::: Records provided

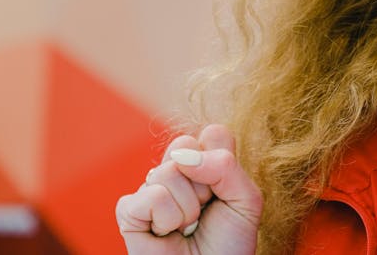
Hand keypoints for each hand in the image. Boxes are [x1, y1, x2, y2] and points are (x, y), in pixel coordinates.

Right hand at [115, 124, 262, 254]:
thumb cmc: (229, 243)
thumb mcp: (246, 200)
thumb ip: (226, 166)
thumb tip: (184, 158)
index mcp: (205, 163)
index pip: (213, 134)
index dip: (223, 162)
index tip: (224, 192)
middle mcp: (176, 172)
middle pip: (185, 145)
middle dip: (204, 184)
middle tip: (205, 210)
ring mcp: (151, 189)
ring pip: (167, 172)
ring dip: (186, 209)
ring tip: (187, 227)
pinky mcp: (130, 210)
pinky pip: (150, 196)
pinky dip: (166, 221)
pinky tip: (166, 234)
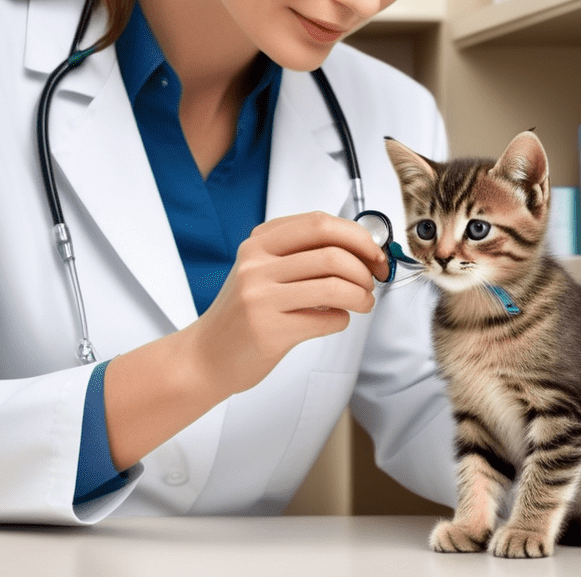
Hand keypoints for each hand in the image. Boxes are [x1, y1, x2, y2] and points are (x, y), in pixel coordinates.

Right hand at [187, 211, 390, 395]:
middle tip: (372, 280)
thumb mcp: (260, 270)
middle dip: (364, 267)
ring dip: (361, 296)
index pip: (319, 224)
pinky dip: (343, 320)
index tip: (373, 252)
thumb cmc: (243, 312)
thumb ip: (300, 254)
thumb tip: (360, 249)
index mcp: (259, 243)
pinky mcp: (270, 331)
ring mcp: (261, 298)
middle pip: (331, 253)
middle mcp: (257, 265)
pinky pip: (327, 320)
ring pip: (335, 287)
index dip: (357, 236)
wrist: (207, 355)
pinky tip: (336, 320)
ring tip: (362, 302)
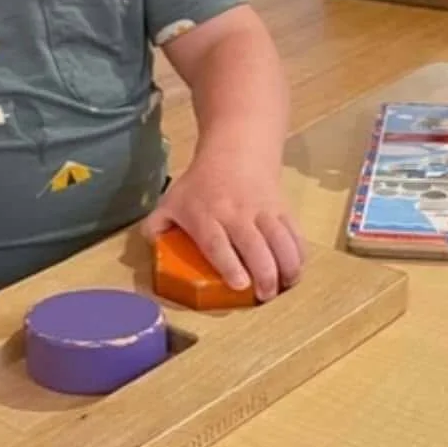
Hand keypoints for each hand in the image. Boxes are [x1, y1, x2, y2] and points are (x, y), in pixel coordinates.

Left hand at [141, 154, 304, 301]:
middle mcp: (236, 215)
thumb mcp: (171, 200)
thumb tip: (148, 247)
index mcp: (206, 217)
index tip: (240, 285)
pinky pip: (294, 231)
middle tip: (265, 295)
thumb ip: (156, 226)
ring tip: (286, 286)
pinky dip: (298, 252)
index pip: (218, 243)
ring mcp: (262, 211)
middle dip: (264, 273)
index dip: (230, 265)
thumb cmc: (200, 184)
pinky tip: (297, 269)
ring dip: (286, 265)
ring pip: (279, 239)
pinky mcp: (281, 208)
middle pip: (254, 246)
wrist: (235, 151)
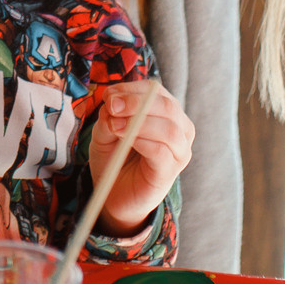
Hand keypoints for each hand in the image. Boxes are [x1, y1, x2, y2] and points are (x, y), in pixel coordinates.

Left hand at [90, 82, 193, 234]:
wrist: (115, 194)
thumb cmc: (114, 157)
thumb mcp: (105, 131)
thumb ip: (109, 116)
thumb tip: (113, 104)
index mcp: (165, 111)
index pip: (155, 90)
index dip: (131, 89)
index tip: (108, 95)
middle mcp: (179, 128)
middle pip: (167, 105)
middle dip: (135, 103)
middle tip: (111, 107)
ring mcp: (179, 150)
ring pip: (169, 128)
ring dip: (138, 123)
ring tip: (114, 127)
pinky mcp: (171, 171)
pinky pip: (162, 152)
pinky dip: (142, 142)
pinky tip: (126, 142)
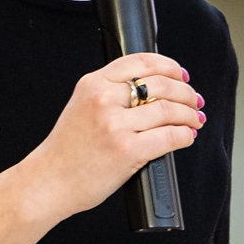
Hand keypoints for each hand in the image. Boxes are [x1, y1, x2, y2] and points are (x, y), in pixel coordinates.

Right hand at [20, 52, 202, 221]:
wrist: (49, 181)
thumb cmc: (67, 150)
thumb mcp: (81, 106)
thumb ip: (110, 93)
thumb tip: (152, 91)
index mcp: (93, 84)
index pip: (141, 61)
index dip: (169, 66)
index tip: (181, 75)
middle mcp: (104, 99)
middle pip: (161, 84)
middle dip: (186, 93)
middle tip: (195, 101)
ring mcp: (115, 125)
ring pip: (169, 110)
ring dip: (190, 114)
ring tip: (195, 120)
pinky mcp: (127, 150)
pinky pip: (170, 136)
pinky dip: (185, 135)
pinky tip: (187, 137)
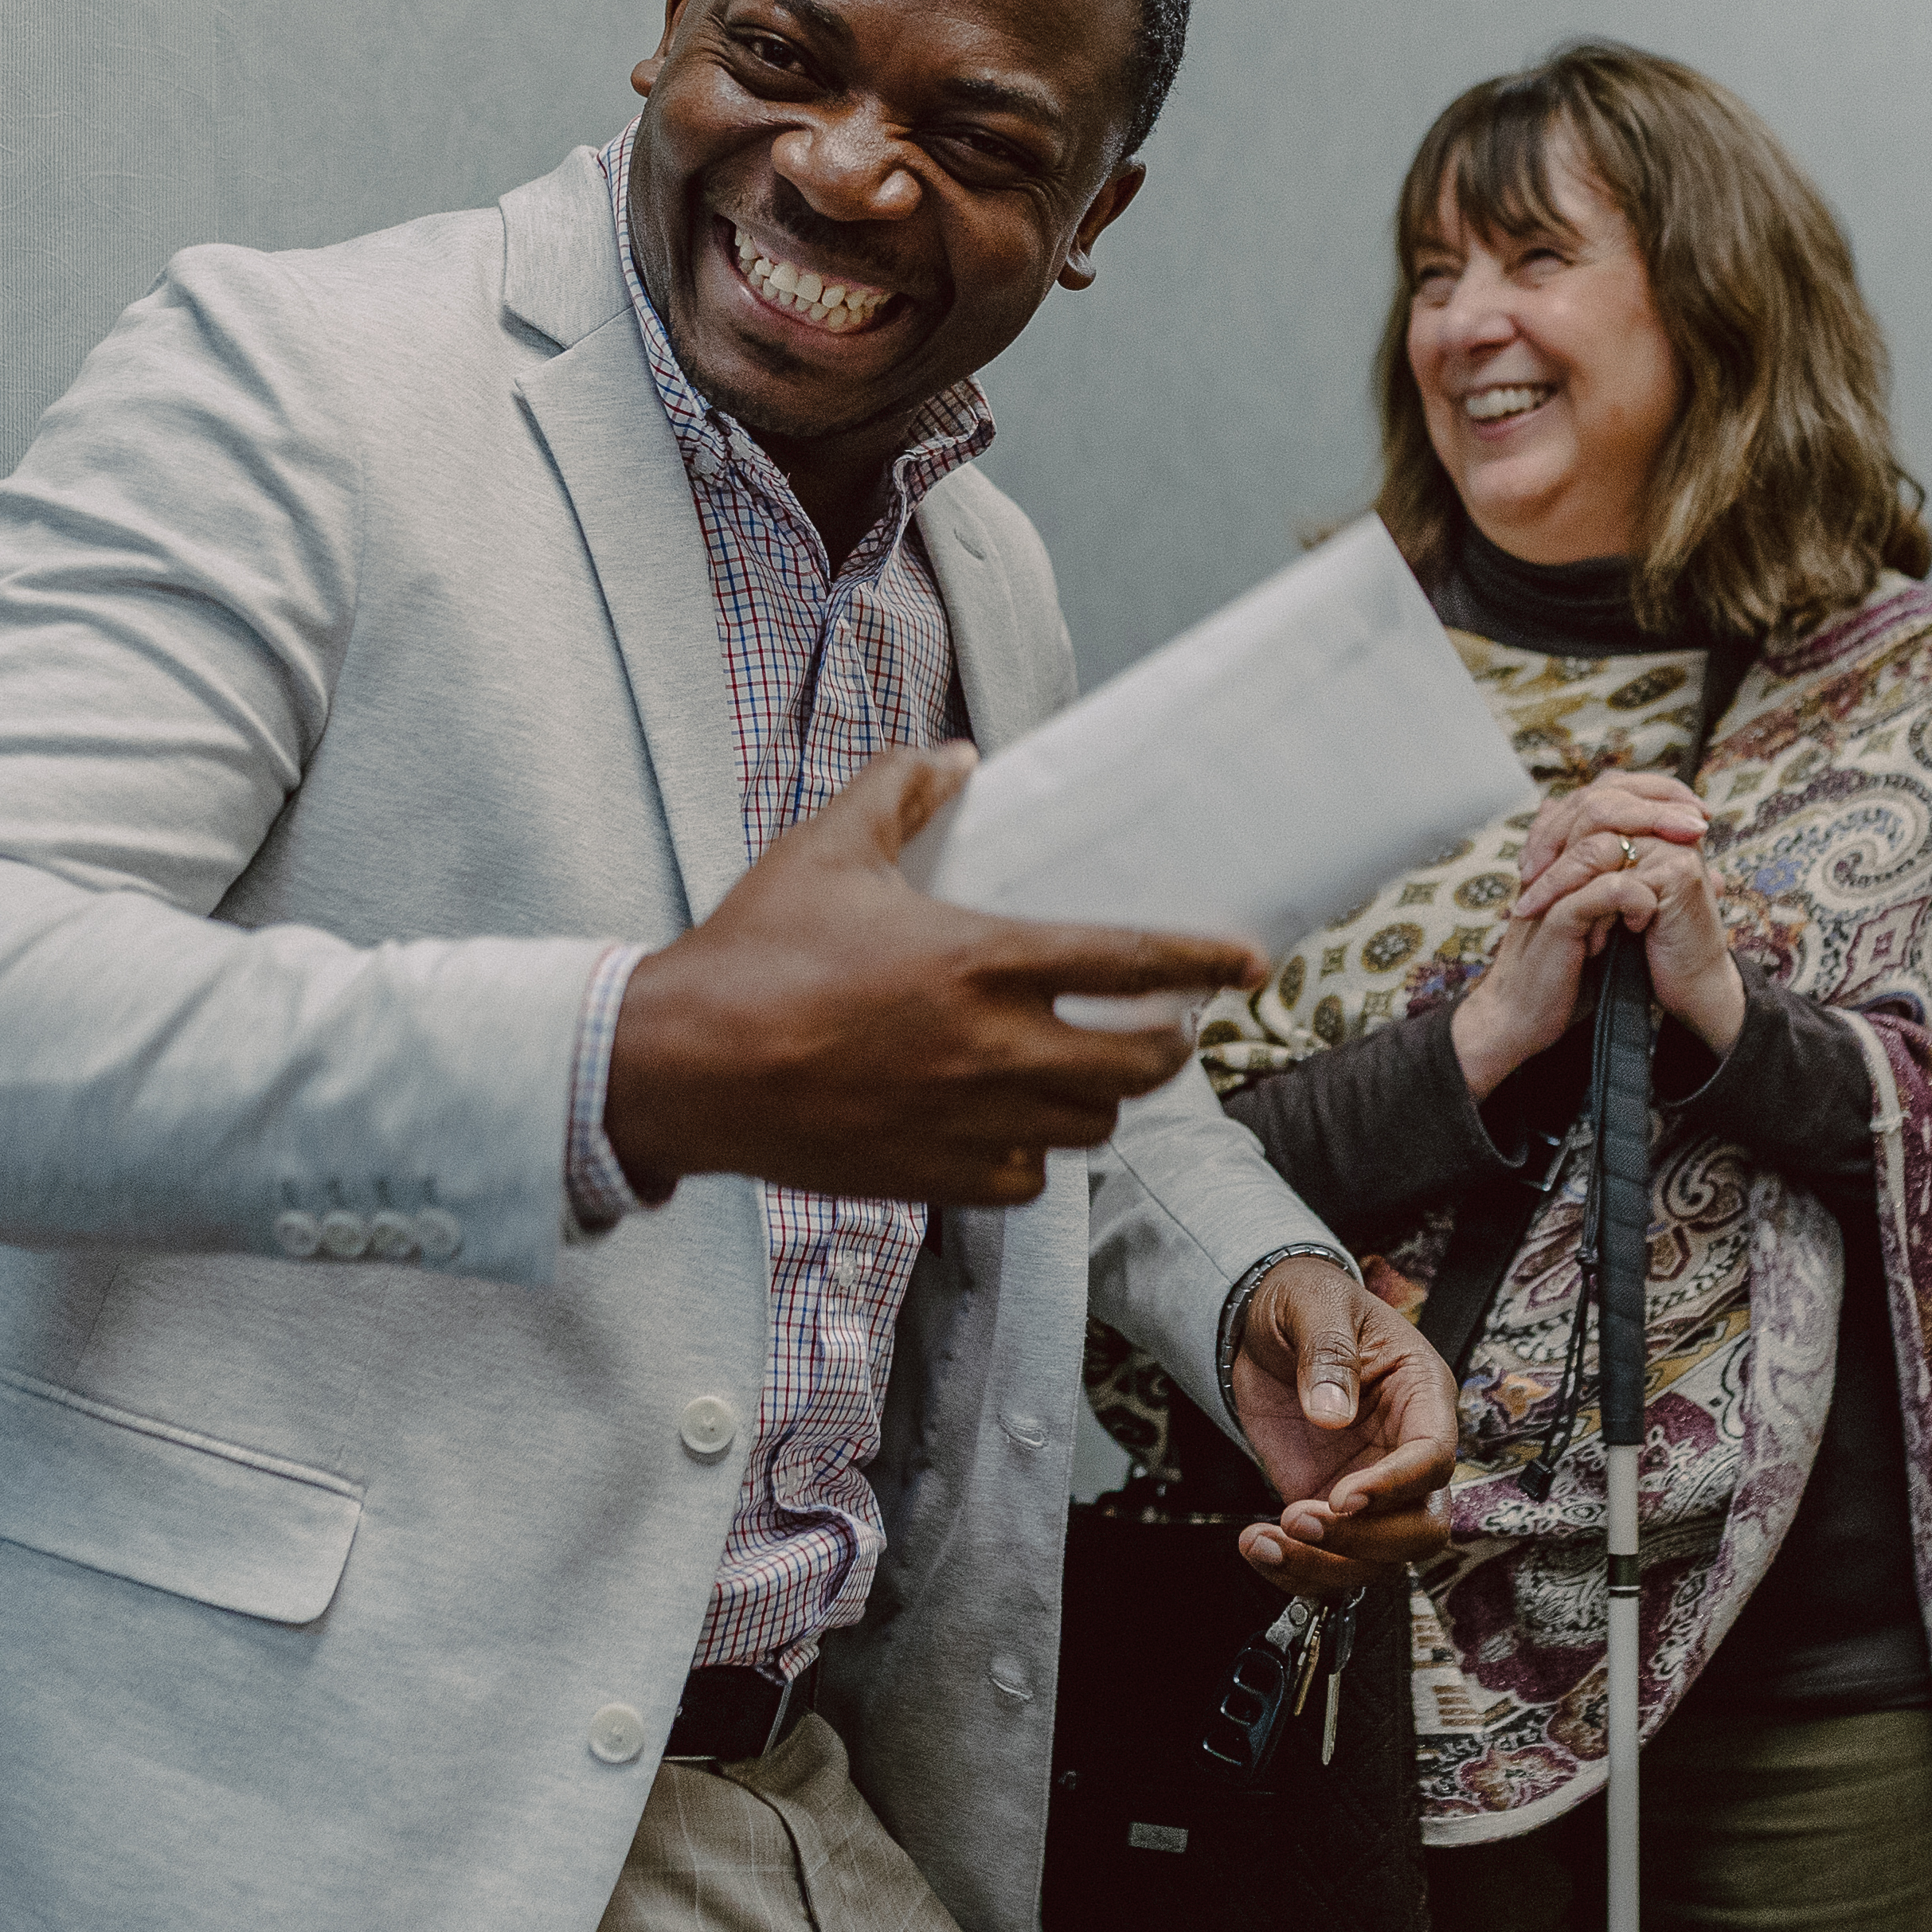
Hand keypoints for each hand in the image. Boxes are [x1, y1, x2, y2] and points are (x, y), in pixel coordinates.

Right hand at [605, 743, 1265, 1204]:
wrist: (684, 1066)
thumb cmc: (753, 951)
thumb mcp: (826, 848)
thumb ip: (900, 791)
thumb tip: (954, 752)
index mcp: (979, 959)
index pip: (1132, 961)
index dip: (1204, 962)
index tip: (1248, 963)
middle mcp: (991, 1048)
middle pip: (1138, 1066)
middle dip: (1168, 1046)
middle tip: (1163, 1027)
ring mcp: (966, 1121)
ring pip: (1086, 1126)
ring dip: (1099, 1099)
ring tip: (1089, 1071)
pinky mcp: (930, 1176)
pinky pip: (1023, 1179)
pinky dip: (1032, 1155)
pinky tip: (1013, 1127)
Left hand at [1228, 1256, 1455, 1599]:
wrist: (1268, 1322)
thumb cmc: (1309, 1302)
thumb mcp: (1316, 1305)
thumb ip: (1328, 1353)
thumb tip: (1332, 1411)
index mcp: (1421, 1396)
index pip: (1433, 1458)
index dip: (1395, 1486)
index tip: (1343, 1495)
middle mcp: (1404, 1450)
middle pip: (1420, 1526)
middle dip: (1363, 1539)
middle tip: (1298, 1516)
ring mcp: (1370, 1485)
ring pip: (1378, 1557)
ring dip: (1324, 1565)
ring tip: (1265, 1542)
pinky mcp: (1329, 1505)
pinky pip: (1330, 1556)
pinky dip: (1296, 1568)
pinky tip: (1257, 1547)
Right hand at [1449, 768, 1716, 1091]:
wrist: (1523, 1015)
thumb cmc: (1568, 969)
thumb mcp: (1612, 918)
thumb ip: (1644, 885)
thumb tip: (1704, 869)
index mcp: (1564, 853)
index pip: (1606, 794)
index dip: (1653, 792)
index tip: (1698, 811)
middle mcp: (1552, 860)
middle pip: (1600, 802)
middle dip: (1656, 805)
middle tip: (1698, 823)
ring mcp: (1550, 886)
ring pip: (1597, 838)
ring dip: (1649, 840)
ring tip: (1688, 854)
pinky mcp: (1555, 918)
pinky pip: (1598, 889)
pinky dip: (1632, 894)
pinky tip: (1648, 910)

::::::

> [Work required] Retype exactly the lines of the data above that fall between the line with "middle dip: (186, 93)" and the line with "pinky tip: (187, 137)", inclusive, and add nothing.

> [Result for this exercise]
middle dip: (186, 93)
middle tip: (195, 101)
ring mcp: (115, 125)
ring pip: (169, 110)
ring dip: (190, 114)
ring tip: (195, 120)
pinky mcp: (127, 150)
pinky pip: (170, 136)
pinky dip: (185, 135)
pinky tip: (187, 137)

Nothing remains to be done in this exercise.